合指症は生まれつき隣り合った指どうしがくっついた状態を指します。指がお母さんの胎内で形成されてゆく過程で何らかの問題が生じたために本来分かれる組織が分かれそこなったと理解してください。

合指症には大きく分けて二つの型があります。ひとつは指が皮膚だけでつながっていて皮膚の中では独立している皮膚性合指です。そのほとんどの場合、ひとつひとつの指は正常に近いです。明らかに正常ではない場合は他の疾患(短合指症、先天性絞扼輪症候群など)を考える必要があります。

もう一つの型は骨性合指です。
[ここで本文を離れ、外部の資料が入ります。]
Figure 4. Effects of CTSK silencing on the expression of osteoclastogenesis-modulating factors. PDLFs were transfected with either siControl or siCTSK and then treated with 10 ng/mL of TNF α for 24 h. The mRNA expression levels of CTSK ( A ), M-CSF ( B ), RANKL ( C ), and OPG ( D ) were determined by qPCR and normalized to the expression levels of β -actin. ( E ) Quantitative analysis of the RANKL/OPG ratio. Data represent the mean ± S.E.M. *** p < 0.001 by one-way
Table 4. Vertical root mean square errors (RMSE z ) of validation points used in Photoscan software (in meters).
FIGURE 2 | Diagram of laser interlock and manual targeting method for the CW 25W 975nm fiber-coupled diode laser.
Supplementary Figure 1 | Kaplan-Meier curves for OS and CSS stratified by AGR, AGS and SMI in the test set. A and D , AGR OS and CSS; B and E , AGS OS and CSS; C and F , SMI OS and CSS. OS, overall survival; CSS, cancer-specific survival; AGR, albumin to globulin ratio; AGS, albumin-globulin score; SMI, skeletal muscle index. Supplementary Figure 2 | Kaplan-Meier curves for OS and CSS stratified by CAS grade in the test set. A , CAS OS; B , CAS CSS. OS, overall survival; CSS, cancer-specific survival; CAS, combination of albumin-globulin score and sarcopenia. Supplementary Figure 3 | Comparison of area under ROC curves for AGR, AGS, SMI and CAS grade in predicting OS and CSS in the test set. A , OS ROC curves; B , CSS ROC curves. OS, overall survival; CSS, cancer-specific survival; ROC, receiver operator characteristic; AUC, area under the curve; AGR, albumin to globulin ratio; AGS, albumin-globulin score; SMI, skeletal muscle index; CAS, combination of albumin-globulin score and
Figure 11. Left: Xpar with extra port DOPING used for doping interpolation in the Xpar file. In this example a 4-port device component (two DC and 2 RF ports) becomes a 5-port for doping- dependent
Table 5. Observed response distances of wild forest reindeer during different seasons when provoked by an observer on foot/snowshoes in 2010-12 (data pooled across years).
骨どうしが癒合しているので独立した動きが制限されています。爪が癒合している場合はこの型の合指と考えて間違いありません。骨性合指の中には合指症と診断して治療するよりも、他の疾患(中央列形成不全、尺側列形成不全など)の一表現形として合指が見られると考えて治療した方がよいものがあります。治療後も多少の変形が残存することが多いです。
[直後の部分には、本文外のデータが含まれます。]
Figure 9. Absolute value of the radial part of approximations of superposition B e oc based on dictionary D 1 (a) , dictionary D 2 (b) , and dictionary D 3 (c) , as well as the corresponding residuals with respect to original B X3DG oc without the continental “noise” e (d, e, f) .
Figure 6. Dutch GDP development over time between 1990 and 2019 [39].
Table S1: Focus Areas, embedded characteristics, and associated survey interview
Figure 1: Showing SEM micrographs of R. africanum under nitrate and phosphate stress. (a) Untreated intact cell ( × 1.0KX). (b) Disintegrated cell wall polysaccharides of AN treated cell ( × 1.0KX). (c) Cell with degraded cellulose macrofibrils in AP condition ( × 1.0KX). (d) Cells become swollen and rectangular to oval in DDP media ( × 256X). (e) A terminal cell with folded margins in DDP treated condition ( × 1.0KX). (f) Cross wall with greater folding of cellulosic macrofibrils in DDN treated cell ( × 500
治療の目的は指を分離して、できるだけ正常に近い指を作ることにあります。そのために単純に指間を切るだけではいけません。切っただけでは合指の再発や指の変形が必ず生じます。したがって、手術では指間を分けた後にできた皮膚欠損部に植皮をする必要があります。また、成長に伴って変形を生じる可能性があり、それを予防するためにジグザグした切開を用いる必要があります。

このようにいろいろな操作を術中に行うため、手術時期をあせってはなりません。小さすぎる指に対しての手術は思い通りに行かない可能性があります。手術は、皮膚性合指の場合6か月から1歳をめやすに行います。骨性合指では合指になっていることが成長に障害を与える危険性があり、皮膚性合指より早めに手術をするべきです。